Reese supports his argument with the research findings of psychology professor Philip Tetlock, who conducted a study of the predictive success of both experts and non-experts and analyzed upwards of 80,000 forecasts regarding various political and economic events. Tetlock found that, regardless of educational background, experience or access to information, “the more famous the expert, the less accurate he or she tended to be.”

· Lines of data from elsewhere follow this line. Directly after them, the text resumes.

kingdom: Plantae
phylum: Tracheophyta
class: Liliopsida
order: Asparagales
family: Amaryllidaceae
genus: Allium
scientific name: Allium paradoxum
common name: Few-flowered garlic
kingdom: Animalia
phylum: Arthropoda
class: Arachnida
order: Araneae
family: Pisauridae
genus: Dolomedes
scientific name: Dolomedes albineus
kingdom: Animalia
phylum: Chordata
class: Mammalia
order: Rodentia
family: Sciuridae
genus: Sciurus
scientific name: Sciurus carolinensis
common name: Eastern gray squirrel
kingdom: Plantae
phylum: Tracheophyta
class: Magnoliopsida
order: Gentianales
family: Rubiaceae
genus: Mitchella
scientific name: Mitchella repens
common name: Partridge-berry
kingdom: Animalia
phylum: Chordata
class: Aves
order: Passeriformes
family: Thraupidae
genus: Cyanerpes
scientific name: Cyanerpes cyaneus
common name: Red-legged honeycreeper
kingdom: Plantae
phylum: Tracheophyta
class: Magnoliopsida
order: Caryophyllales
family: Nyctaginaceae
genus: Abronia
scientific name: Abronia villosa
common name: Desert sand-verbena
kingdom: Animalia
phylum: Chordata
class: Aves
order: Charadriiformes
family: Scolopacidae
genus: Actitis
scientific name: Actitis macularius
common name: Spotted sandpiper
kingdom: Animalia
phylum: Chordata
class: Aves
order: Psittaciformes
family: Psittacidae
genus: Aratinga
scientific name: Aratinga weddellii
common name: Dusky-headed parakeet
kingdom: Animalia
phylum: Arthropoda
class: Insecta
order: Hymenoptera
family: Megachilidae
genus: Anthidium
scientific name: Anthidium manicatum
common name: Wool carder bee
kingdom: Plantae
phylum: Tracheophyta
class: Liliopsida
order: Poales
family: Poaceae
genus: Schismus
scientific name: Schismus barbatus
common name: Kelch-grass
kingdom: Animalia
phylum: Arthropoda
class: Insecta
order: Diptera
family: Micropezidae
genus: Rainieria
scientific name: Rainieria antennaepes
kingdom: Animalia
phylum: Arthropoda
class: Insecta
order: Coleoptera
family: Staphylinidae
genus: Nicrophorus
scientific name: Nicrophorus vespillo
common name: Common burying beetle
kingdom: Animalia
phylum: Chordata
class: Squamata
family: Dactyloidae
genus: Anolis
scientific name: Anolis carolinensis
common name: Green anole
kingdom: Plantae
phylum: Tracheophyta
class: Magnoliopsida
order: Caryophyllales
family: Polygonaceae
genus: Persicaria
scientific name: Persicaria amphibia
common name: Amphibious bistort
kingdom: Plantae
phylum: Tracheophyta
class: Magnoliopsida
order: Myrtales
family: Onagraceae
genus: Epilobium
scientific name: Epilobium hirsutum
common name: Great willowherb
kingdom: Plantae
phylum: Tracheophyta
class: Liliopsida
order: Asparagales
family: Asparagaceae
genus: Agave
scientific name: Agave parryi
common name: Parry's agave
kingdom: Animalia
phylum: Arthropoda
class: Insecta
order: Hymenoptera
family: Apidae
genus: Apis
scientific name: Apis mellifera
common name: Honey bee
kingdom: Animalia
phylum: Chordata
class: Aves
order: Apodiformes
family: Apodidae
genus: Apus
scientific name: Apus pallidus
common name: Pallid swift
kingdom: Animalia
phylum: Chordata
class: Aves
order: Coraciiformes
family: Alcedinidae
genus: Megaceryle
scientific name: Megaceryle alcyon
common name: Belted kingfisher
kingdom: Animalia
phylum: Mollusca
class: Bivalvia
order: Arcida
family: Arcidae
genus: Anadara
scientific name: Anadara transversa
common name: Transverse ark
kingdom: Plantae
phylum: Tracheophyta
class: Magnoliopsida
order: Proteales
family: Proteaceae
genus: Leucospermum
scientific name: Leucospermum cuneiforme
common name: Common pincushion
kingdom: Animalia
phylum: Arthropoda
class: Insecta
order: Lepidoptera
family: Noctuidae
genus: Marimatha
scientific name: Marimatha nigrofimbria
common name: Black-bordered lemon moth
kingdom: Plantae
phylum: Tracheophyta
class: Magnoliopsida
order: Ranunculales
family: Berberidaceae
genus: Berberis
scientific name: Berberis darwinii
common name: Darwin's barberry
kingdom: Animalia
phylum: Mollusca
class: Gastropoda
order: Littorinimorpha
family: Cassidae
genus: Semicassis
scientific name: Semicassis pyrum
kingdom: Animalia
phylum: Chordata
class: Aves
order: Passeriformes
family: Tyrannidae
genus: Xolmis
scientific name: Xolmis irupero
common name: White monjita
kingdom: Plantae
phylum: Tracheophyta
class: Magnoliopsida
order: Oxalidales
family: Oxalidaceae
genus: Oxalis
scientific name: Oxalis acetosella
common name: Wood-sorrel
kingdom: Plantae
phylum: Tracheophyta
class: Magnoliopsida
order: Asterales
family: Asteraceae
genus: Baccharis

Using a metaphor of hedgehogs and foxes, Tetlock divides forecasters into two groups: Hedgehogs, who have bold ideas and are afforded media attention and headlines; and foxes, who are more flexible and skeptical in their thinking and who, Tetlock found, “tend to do better than hedgehogs” when predicting outcomes. In a 2010 paper, Tetlock argued that while experts generally have a higher predictive success rate than complete novices, “experts do not know nearly as much as they think they do, and they work hard to cover up mistakes.”
Reese explains Tetlock’s finding that computer models “tend to be better predictors than humans,” and that Validea’s use of quantitative models based on the philosophies of guru investors such as Benjamin Graham and Warren Buffett help identify companies with solid fundamentals.